According to the researchers, including those from the University of California (UC) San Diego in the US, for long it was held that the Earth's liquid outer core has always been the source of the dynamo that generates its magnetic field.

In the study, published in the journal Earth and Planetary Science Letters, they noted that their new theory provides an opportunity to resolve inconsistencies in the narrative of the planet's early days.

"Currently we have no grand unifying theory for how Earth has evolved thermally," said study co-author Dave Stegman from the University of California (UC) San Diego in the US.

"We don't have this conceptual framework for understanding the planet's evolution. This is one viable hypothesis," Stegman said.

Earlier, scientists held that magnetic fields form on the Earth and other planets that have liquid, metallic cores, rotate rapidly, and experience conditions that make the convection of heat possible, the study said.
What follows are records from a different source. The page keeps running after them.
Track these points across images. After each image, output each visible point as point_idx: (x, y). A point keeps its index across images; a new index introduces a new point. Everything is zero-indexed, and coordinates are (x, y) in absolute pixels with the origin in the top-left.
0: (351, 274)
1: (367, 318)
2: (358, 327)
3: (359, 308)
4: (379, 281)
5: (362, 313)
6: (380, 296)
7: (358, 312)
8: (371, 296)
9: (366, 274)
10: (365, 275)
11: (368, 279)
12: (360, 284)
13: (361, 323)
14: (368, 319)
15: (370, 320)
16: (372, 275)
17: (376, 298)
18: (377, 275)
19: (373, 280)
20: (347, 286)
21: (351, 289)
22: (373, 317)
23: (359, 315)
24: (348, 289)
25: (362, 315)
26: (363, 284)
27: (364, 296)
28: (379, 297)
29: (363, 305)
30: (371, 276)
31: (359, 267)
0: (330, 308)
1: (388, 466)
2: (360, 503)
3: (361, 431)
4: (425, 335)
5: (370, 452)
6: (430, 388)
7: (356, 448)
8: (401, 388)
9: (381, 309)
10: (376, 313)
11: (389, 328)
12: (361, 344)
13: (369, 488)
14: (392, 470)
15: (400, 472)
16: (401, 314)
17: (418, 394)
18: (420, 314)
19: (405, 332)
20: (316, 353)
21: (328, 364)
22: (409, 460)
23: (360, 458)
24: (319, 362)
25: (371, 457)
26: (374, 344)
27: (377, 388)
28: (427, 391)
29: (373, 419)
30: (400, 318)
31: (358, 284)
Geologists later found that during the first half of the planet's 4.5-billion-year history, the bottom third of Earth's mantle would have had to have been molten, which they call "the basal magma ocean," the researchers said.
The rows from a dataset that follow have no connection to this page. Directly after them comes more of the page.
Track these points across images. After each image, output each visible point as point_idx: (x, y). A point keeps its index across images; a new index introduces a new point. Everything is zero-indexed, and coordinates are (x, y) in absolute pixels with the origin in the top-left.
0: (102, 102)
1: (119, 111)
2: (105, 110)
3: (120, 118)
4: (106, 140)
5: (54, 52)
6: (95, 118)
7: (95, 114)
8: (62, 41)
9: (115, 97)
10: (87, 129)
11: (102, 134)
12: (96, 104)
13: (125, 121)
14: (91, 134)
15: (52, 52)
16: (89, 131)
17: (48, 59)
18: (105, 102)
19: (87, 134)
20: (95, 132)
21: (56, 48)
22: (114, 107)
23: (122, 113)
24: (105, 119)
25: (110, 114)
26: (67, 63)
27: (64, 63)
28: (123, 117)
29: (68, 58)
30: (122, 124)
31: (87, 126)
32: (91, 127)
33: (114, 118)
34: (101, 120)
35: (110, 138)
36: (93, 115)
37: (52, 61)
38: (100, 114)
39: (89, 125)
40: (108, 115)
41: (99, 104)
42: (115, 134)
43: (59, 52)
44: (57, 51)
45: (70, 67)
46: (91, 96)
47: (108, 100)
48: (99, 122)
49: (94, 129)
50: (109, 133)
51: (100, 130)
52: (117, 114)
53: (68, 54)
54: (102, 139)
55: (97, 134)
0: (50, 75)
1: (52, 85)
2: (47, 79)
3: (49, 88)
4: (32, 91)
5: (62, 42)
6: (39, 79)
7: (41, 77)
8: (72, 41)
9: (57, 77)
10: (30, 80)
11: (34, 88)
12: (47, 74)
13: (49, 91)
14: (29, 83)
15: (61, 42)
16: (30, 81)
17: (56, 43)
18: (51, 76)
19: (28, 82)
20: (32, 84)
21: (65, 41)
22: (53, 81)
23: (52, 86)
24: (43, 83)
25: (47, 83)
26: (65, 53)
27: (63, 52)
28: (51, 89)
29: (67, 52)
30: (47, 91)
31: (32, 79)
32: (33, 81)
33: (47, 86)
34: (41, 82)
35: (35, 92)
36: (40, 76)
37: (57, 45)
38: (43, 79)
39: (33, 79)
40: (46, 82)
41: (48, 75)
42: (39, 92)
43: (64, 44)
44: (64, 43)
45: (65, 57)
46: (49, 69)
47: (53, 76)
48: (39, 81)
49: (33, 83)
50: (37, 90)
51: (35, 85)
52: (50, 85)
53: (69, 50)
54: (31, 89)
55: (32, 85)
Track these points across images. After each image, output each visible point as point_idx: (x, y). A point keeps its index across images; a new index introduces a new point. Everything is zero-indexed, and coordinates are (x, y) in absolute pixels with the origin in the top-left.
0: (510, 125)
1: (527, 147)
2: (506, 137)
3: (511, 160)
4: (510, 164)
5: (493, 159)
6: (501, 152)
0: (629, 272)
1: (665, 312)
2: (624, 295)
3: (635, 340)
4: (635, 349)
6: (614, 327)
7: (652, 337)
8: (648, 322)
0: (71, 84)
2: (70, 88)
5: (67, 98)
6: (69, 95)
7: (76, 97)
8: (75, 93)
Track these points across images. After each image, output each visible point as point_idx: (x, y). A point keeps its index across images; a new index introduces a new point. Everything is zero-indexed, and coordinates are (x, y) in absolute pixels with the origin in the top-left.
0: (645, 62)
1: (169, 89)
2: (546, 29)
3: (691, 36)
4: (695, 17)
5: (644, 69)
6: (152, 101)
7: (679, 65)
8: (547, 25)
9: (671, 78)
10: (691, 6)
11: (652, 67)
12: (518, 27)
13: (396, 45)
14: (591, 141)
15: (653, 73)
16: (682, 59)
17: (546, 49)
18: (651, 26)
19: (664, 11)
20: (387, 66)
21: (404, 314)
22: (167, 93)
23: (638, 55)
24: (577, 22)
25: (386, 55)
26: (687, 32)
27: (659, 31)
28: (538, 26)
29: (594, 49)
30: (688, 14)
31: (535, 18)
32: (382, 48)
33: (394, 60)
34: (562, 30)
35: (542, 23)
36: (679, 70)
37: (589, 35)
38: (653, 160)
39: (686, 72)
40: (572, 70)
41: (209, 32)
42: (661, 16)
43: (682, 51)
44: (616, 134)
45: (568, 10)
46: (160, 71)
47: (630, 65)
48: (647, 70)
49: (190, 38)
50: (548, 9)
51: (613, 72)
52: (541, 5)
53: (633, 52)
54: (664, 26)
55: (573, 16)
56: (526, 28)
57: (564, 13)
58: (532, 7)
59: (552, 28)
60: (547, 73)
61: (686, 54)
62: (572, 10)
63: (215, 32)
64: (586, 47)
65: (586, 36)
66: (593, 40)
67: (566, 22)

In the current study, Stegman and his team showed how this once-liquid portion of the lower mantle, rather than the core, may have exceeded the thresholds needed to create the Earth's magnetic field during that time.

According to the study, the Earth's mantle is made of silicate material that is normally a very poor electrical conductor.

Scientists for long believed that rapid fluid motions inside the mantle wouldn't produce large electrical currents needed for magnetic field generation, similar to how Earth's dynamo currently works in the core, the study noted.

However, Stegman's team said this liquid silicate might actually be more electrically conductive than what was generally believed.

"Ziegler and Stegman first proposed the idea of a silicate dynamo for the early Earth," said geologist Lars Stixrude from UC Los Angeles in the US, who was not involved in the study.

"The idea was met with scepticism because their early results showed that a silicate dynamo was only possible if the electrical conductivity of silicate liquid was remarkably high, much higher than had been measured in silicate liquids at low pressure and temperature," Stixrude explained.

The researchers found very large values of the electrical conductivity, large enough to sustain a silicate dynamo.

If the new theory is validated, the scientists said, it could mean the mantle could have provided the young planet's first magnetic shield against cosmic radiation.

"If the magnetic field was generated in the molten lower mantle above the core, then the Earth had protection from the very beginning and that might have made life on Earth possible sooner," Stegman added.